**WHAT IS EXPECTED**
Only the lines from the line containing "thumb cmc: (170, 176)" to the end of the entries, both included, belong in your answer, and each must match exactly.

===== LISTED ENTRIES =====

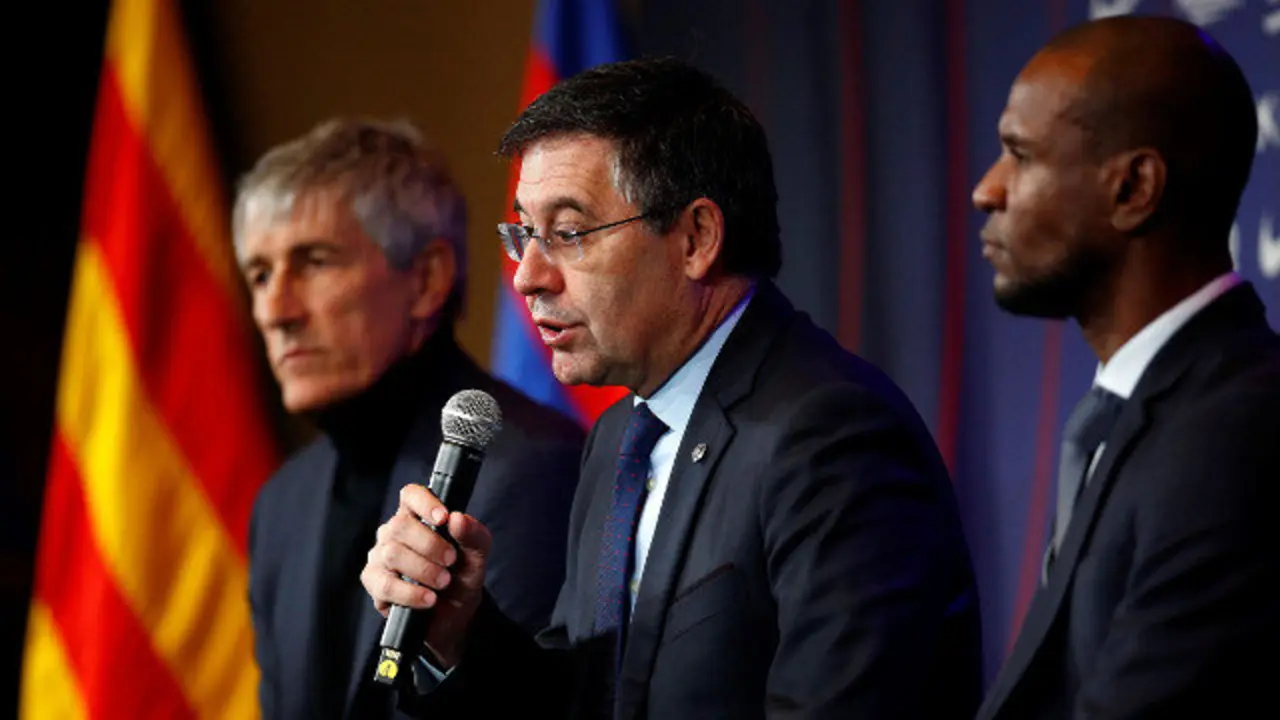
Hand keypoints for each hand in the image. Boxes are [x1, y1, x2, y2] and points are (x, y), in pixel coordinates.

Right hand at [362, 484, 491, 667]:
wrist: (454, 614)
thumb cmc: (461, 576)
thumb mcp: (477, 556)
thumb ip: (473, 535)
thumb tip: (458, 519)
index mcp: (418, 516)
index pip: (411, 495)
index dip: (424, 503)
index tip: (443, 518)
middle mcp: (394, 532)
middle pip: (400, 525)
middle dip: (430, 545)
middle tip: (451, 561)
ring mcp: (380, 556)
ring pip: (392, 554)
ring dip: (423, 570)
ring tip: (443, 582)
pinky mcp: (373, 582)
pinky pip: (384, 584)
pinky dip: (410, 593)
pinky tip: (428, 599)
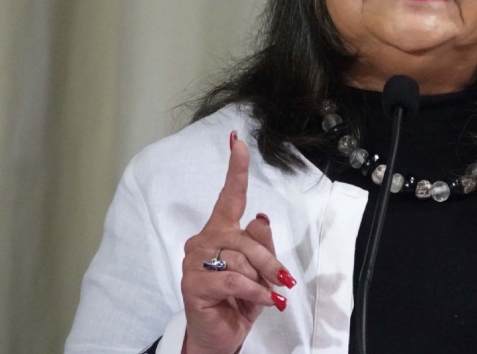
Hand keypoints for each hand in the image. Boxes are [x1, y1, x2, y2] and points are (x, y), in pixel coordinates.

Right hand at [180, 131, 296, 353]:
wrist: (222, 335)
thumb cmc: (241, 299)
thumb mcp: (261, 270)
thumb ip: (262, 244)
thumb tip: (260, 218)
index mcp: (221, 231)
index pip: (230, 197)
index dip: (236, 170)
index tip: (238, 142)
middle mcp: (204, 241)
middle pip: (245, 238)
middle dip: (269, 261)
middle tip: (283, 281)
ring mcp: (194, 261)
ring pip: (240, 259)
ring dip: (260, 280)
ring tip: (265, 295)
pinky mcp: (193, 283)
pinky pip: (233, 279)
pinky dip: (255, 291)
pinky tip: (266, 301)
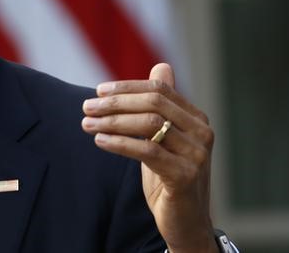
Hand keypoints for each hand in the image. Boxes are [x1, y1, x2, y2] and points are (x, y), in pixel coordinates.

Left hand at [81, 64, 216, 252]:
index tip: (98, 90)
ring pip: (149, 124)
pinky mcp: (185, 175)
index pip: (159, 89)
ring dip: (112, 121)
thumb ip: (161, 105)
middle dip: (115, 103)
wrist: (185, 222)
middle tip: (87, 107)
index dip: (127, 87)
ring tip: (87, 124)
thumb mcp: (164, 137)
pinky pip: (147, 151)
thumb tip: (162, 66)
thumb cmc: (170, 176)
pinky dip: (119, 143)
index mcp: (196, 118)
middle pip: (153, 104)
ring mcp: (197, 154)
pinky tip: (100, 141)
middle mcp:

=====

**SOLUTION TO THIS TASK**
thumb cmc: (170, 176)
pinky dip: (119, 143)
index mcp: (196, 118)
middle pip: (153, 104)
ring mcp: (197, 154)
pinky tip: (100, 141)
middle mcp:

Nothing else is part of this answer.